Von links: stv. Kreisobmann Martin Schmid, Bauernvernbands-Kreisobmann Reinhard Herb, Kreisbäuerin Sabine Asum, Bezirksbäuerin Christane Ade, stv. Kreisbäuerin Stefanie Kopold-Keis, Bezirkspräsident Alfred Enderle. Foto: gmp

Das Thema „Wertschätzung“ zog sich durch den ganzen Abend. Der Verbraucher lasse diese oft vermissen, beklagten Herb und Asum. Ein weiteres Thema war das Jubiläum des Bauernverbandes, der vor genau 75 Jahren gegründet worden war. Zur Gründung in der Nachkriegszeit herrschte Hunger und das Volk hatte nur ein Problem, nämlich irgendwie satt zu werden. Heutzutage mache die Landwirtschaft 80 Millionen Menschen mehr als satt, und es gebe Probleme und Forderungen, von denen vor Jahrzehnten niemand etwas geahnt habe. „Natürlich wollen wir die Bienen retten“, sagte Asum, übte aber einmal mehr deutliche Kritik am Volksbegehren im vergangenen Jahr. Es sei als Dialog geplant gewesen, dann aber aus dem Ruder gelaufen. Es sei unfair, die Schuldigen nur in der Landwirtschaft zu suchen: „Verur­sacht haben das Artensterben alle!“ Sie kritisierte die Einstellung, ich gehe mal schnell unterschreiben, es wird sich dann schon irgendwer darum kümmern. Es sei auch leicht, 30 Prozent Bio-Landwirtschaft zu fordern, aber: „Der Verbraucher muss die Ware dann auch kaufen.“ Herb fügte an: „Für alle, die sich Bio-Produkte nicht leisten können, müssen wir auch konventionell produzieren.“ Er plädierte für ein faires Nebeneinader von bio und konventionell.
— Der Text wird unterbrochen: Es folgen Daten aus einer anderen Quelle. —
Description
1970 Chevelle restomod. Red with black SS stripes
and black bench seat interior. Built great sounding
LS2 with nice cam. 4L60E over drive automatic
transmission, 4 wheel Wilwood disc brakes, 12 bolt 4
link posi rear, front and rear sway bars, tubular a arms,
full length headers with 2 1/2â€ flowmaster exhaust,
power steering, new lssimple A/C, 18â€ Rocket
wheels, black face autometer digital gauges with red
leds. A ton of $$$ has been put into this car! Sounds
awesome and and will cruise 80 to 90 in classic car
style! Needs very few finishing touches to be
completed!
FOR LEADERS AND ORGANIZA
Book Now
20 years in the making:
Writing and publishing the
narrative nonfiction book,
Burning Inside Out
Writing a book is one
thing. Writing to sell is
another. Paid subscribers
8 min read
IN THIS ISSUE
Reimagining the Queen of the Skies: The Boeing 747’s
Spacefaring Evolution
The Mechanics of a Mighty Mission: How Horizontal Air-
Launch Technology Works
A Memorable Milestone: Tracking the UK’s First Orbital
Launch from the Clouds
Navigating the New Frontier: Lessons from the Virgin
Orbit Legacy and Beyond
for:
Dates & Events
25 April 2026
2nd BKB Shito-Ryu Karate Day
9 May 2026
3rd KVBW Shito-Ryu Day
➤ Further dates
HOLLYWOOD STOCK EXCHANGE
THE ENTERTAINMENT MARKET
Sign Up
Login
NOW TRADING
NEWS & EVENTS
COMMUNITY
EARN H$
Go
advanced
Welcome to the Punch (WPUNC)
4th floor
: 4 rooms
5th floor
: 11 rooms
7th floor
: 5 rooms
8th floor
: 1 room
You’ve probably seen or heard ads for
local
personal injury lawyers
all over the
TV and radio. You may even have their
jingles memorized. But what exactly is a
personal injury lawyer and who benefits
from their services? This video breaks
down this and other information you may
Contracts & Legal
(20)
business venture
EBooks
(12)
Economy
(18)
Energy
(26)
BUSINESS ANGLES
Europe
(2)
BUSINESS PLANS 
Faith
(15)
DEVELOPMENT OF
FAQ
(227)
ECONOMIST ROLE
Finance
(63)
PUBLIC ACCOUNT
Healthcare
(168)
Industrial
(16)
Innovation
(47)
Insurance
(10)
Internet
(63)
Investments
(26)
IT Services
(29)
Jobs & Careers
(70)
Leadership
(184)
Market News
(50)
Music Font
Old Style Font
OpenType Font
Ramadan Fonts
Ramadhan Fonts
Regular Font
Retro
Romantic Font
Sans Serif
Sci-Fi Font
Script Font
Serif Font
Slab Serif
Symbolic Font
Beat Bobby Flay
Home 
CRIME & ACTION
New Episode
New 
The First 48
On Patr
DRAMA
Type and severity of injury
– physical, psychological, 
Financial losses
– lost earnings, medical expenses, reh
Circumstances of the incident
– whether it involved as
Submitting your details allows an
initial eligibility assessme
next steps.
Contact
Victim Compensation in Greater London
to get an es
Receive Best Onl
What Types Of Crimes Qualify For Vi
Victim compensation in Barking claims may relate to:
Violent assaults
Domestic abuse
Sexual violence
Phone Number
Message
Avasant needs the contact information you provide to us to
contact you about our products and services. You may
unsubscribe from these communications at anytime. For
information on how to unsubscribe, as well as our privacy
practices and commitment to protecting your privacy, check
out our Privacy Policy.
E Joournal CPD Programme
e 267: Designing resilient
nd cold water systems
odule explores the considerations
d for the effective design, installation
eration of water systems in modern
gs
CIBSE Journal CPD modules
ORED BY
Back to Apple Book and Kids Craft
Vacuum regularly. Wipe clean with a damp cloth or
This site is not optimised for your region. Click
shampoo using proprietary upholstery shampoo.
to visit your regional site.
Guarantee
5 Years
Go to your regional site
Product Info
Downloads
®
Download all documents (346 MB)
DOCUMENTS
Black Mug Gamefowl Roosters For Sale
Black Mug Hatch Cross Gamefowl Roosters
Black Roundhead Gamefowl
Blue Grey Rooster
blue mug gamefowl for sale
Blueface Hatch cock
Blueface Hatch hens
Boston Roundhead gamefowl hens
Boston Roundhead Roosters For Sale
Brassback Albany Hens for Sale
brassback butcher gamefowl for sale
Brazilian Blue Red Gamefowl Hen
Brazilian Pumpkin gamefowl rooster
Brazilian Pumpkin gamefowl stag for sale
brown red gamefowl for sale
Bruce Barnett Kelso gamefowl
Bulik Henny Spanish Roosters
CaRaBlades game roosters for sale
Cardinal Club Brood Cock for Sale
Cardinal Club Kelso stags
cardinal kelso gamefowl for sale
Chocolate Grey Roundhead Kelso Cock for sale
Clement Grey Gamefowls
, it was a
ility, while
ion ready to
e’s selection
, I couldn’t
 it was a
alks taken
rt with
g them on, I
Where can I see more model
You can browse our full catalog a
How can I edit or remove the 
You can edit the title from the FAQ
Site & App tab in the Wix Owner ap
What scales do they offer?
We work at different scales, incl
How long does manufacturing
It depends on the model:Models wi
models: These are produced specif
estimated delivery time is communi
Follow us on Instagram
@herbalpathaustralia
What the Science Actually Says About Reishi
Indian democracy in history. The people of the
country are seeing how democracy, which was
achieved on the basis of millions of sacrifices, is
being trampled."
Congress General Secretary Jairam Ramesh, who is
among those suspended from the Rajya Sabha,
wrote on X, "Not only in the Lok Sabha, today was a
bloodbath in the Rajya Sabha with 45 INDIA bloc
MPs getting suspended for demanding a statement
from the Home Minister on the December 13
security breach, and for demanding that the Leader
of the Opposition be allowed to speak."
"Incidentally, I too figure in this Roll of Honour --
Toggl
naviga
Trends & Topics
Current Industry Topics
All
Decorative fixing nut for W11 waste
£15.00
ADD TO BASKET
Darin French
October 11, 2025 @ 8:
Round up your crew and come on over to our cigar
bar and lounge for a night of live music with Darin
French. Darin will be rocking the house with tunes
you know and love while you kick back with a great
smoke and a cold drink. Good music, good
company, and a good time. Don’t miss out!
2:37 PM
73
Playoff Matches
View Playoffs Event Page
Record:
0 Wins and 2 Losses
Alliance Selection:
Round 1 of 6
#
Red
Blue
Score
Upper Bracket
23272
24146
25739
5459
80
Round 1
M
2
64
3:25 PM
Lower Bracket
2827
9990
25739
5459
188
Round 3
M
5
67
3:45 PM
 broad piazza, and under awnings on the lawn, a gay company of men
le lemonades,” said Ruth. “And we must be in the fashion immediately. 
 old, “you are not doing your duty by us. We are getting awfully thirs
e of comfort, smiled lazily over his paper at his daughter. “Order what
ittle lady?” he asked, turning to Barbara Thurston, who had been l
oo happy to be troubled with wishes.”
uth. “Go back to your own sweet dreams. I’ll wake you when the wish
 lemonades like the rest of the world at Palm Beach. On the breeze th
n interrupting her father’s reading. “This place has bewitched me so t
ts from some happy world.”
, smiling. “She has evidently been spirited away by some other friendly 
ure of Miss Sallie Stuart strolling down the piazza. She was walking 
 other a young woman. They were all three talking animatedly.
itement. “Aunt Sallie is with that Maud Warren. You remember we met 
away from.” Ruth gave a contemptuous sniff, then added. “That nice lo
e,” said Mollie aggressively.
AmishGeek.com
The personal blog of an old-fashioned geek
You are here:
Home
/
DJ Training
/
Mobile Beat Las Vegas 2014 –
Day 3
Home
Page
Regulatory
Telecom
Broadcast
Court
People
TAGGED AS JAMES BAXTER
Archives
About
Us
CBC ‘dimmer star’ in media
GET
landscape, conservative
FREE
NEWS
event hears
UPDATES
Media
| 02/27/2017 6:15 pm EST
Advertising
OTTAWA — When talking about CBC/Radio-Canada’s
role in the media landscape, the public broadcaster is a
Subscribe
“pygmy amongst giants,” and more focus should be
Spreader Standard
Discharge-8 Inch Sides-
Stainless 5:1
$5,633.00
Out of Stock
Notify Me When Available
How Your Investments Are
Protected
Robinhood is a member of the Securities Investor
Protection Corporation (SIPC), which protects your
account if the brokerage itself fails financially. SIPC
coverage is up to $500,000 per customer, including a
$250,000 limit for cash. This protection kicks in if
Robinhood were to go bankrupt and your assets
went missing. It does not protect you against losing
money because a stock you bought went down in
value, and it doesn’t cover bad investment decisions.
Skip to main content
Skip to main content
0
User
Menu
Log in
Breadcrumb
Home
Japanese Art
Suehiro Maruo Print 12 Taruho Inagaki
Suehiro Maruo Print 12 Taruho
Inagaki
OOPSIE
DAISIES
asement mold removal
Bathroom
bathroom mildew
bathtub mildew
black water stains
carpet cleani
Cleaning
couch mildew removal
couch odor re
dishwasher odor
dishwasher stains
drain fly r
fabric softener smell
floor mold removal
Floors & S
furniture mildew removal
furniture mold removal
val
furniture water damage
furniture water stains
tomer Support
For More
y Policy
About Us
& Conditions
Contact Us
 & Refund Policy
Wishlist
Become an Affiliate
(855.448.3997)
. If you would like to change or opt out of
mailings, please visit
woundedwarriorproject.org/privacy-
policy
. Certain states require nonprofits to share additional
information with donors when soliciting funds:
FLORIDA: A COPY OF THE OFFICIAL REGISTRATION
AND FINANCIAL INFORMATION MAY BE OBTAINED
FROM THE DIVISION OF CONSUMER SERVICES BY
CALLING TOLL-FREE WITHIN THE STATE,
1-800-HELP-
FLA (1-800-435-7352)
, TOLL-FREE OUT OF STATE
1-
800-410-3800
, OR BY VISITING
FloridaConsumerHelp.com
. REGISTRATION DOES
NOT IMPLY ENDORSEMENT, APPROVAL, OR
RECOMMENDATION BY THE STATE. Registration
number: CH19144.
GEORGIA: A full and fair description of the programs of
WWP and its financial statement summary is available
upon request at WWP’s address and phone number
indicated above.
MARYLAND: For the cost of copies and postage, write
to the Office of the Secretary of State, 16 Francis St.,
Sachliche, nicht ideologische Dialoge brauche man. Der größte Wunsch von Herb und Asum für das gerade begonnene Jahr war klar: „dass die Arbeit aller Landwirte wertgeschätzt wird.“ Ehrengäste auf dem Empfang waren die Bezirksbäuerin Christane Ade und Bezirkspräsident Alfred Enderle. Beide trugen einen Abriss der 75-jährigen Geschichte des BBV vor. Es habe sich viel geändert in der langen Zeit, aber die zur Gründung veröffentlichte Proklamation sei bis heute in weiten Teilen aktuell, unter anderem die Forderung, den ländlichen Raum auch in Zukunft attraktiv und lebenswert zu erhalten. Der stellvertretende Kreis­obmann Martin Schmid und die stellvertretende Kreisbäuerin Stefanie Kopold-Keis verabschiedeten die Gäste mit der Aufforderung, mit Interesse die Herausforderungen anzunehmen, Freundschaften zu pflegen und Netzwerke aufzubauen. Die musikalische Gestaltung übernahm der Wittelsbacher Landfrauenchor unter der Leitung von Rupert Reitberger.